Collected data:
....

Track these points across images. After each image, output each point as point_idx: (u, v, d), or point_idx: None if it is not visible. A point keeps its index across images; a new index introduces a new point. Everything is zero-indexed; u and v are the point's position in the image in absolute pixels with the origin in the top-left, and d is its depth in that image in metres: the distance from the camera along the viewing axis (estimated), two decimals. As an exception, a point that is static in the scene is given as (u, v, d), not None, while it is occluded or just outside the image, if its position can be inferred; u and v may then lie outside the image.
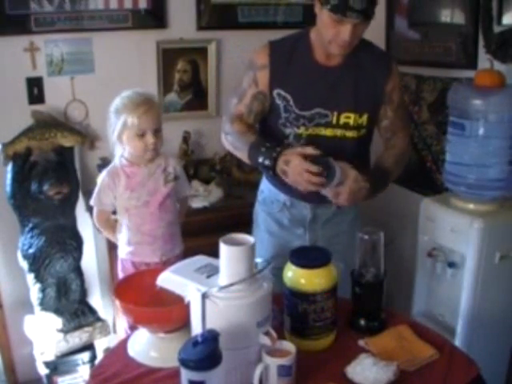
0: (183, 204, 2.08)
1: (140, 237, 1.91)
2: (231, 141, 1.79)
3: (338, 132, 1.75)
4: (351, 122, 1.74)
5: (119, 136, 1.83)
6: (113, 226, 1.99)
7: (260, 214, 1.93)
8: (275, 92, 1.74)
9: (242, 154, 1.75)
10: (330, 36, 1.61)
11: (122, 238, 1.94)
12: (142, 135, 1.81)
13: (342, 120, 1.73)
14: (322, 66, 1.73)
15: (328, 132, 1.75)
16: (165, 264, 1.82)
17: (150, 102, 1.85)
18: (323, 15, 1.60)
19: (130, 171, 1.87)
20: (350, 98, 1.73)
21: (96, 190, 1.91)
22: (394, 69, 1.78)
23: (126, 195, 1.86)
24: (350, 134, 1.75)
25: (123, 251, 1.95)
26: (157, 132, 1.84)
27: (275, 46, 1.76)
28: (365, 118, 1.75)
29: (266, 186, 1.91)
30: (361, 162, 1.82)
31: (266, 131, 1.83)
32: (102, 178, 1.89)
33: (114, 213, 1.97)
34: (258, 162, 1.65)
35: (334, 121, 1.73)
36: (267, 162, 1.61)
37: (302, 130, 1.74)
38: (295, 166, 1.56)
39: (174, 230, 1.97)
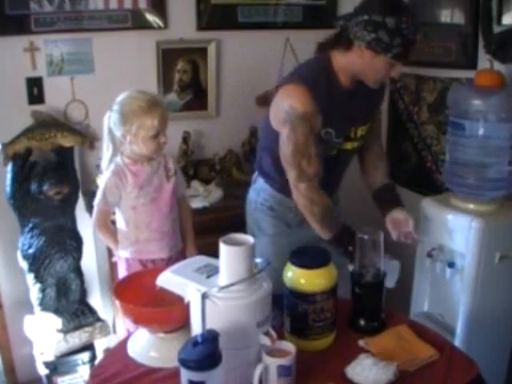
0: (183, 204, 2.09)
1: (149, 234, 1.92)
2: (317, 212, 1.76)
3: (356, 144, 1.88)
4: (364, 133, 1.88)
5: (132, 139, 1.83)
6: (111, 228, 1.98)
7: (264, 219, 1.95)
8: (323, 131, 1.75)
9: (323, 228, 1.77)
10: (381, 77, 1.75)
11: (127, 238, 1.94)
12: (156, 136, 1.83)
13: (359, 133, 1.87)
14: (347, 90, 1.78)
15: (348, 146, 1.86)
16: (170, 260, 1.88)
17: (160, 102, 1.88)
18: (378, 61, 1.68)
19: (135, 169, 1.88)
20: (365, 113, 1.86)
21: (100, 190, 1.90)
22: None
23: (134, 193, 1.87)
24: (360, 143, 1.90)
25: (127, 251, 1.95)
26: (164, 131, 1.88)
27: (313, 88, 1.69)
28: (368, 125, 1.89)
29: (269, 194, 1.93)
30: None
31: None
32: (106, 177, 1.89)
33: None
34: (345, 247, 1.74)
35: (353, 135, 1.85)
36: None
37: (334, 152, 1.83)
38: None
39: (176, 227, 2.01)
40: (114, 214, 1.97)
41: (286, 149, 1.72)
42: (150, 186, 1.89)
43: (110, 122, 1.86)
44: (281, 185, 1.86)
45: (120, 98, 1.86)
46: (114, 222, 1.99)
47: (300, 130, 1.68)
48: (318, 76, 1.74)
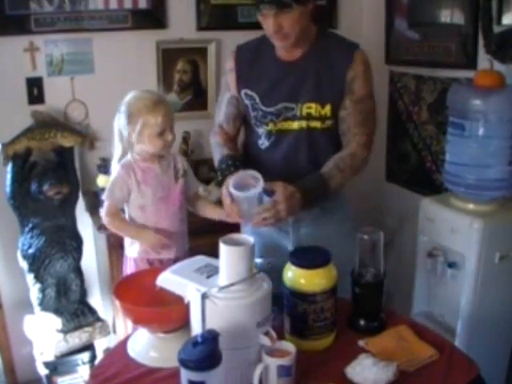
0: (197, 200, 2.06)
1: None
2: (212, 151, 1.96)
3: (304, 124, 1.80)
4: (313, 111, 1.78)
5: (137, 137, 1.84)
6: (122, 216, 1.94)
7: None
8: (243, 92, 1.84)
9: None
10: (267, 31, 1.73)
11: None
12: (161, 133, 1.84)
13: (305, 110, 1.78)
14: (285, 61, 1.80)
15: (295, 125, 1.81)
16: (178, 260, 1.84)
17: (164, 100, 1.89)
18: (261, 20, 1.74)
19: (144, 166, 1.89)
20: (311, 89, 1.77)
21: (109, 183, 1.90)
22: (359, 59, 1.77)
23: (141, 190, 1.87)
24: (313, 124, 1.80)
25: (134, 250, 1.95)
26: (172, 129, 1.88)
27: (241, 49, 1.88)
28: (328, 108, 1.78)
29: None
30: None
31: (248, 136, 1.96)
32: (115, 171, 1.89)
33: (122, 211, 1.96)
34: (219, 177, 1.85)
35: (298, 112, 1.79)
36: (219, 179, 1.84)
37: (270, 127, 1.83)
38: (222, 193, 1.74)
39: (184, 227, 2.00)
40: (123, 211, 1.96)
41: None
42: (158, 185, 1.89)
43: (118, 122, 1.87)
44: None
45: (126, 98, 1.86)
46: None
47: (222, 84, 1.97)
48: (252, 41, 1.88)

....

**Task prompt**
The answer is every line of the data, exactly as written, with the pictures dropped.

**Exercise answer**
Track these points across images. After each image, output each point as point_idx: (u, v, d), or point_idx: None if it is not visible. A point keeps its index across images; a new index introduces a new point. Everything is zero-indexed; u and v are the point's position in the image in absolute pixels with the origin in the top-left, and d is its depth in that image in metres: the distance from the camera along the viewing axis (estimated), two decimals. As an exception, a point that is static in the scene is given as (u, v, d), not None, while it is occluded or just outside the image, if its position can be inferred; u and v may then lie outside the image.
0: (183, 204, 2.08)
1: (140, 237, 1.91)
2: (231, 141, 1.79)
3: (338, 132, 1.75)
4: (351, 122, 1.74)
5: (119, 136, 1.83)
6: (113, 226, 1.99)
7: (260, 214, 1.93)
8: (275, 92, 1.74)
9: (242, 154, 1.75)
10: (330, 36, 1.61)
11: (122, 238, 1.94)
12: (142, 135, 1.81)
13: (342, 120, 1.73)
14: (322, 66, 1.73)
15: (328, 132, 1.75)
16: (165, 264, 1.82)
17: (150, 102, 1.85)
18: (323, 15, 1.60)
19: (130, 171, 1.87)
20: (350, 98, 1.73)
21: (96, 190, 1.91)
22: (394, 69, 1.78)
23: (126, 195, 1.86)
24: (350, 134, 1.75)
25: (123, 251, 1.95)
26: (157, 132, 1.84)
27: (275, 46, 1.76)
28: (365, 118, 1.75)
29: (266, 186, 1.91)
30: (361, 162, 1.82)
31: (266, 131, 1.83)
32: (102, 178, 1.89)
33: (114, 213, 1.97)
34: (258, 162, 1.65)
35: (334, 121, 1.73)
36: (267, 162, 1.61)
37: (302, 130, 1.74)
38: (295, 166, 1.56)
39: (174, 230, 1.97)
0: (183, 204, 2.09)
1: (149, 234, 1.92)
2: (317, 212, 1.76)
3: (356, 144, 1.88)
4: (364, 133, 1.88)
5: (132, 139, 1.83)
6: (111, 228, 1.98)
7: (264, 219, 1.95)
8: (323, 131, 1.75)
9: (323, 228, 1.77)
10: (381, 77, 1.75)
11: (127, 238, 1.94)
12: (156, 136, 1.83)
13: (359, 133, 1.87)
14: (347, 90, 1.78)
15: (348, 146, 1.86)
16: (170, 260, 1.88)
17: (160, 102, 1.88)
18: (378, 61, 1.68)
19: (135, 169, 1.88)
20: (365, 113, 1.86)
21: (100, 190, 1.90)
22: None
23: (134, 193, 1.87)
24: (360, 143, 1.90)
25: (127, 251, 1.95)
26: (164, 131, 1.88)
27: (313, 88, 1.69)
28: (368, 125, 1.89)
29: (269, 194, 1.93)
30: None
31: None
32: (106, 177, 1.89)
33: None
34: (345, 247, 1.74)
35: (353, 135, 1.85)
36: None
37: (334, 152, 1.83)
38: None
39: (176, 227, 2.01)
40: (114, 214, 1.97)
41: (286, 149, 1.72)
42: (150, 186, 1.89)
43: (110, 122, 1.86)
44: (281, 185, 1.86)
45: (120, 98, 1.86)
46: (114, 222, 1.99)
47: (300, 130, 1.68)
48: (318, 76, 1.74)
0: (197, 200, 2.06)
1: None
2: (212, 151, 1.96)
3: (304, 124, 1.80)
4: (313, 111, 1.78)
5: (137, 137, 1.84)
6: (122, 216, 1.94)
7: None
8: (243, 92, 1.84)
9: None
10: (267, 31, 1.73)
11: None
12: (161, 133, 1.84)
13: (305, 110, 1.78)
14: (285, 61, 1.80)
15: (295, 125, 1.81)
16: (178, 260, 1.84)
17: (164, 100, 1.89)
18: (261, 20, 1.74)
19: (144, 166, 1.89)
20: (311, 89, 1.77)
21: (109, 183, 1.90)
22: (359, 59, 1.77)
23: (141, 190, 1.87)
24: (313, 124, 1.80)
25: (134, 250, 1.95)
26: (172, 129, 1.88)
27: (241, 49, 1.88)
28: (328, 108, 1.78)
29: None
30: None
31: (248, 136, 1.96)
32: (115, 171, 1.89)
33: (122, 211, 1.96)
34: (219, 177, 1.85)
35: (298, 112, 1.79)
36: (219, 179, 1.84)
37: (270, 127, 1.83)
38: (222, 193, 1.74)
39: (184, 227, 2.00)
40: (123, 211, 1.96)
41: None
42: (158, 185, 1.89)
43: (118, 122, 1.87)
44: None
45: (126, 98, 1.86)
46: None
47: (222, 84, 1.97)
48: (252, 41, 1.88)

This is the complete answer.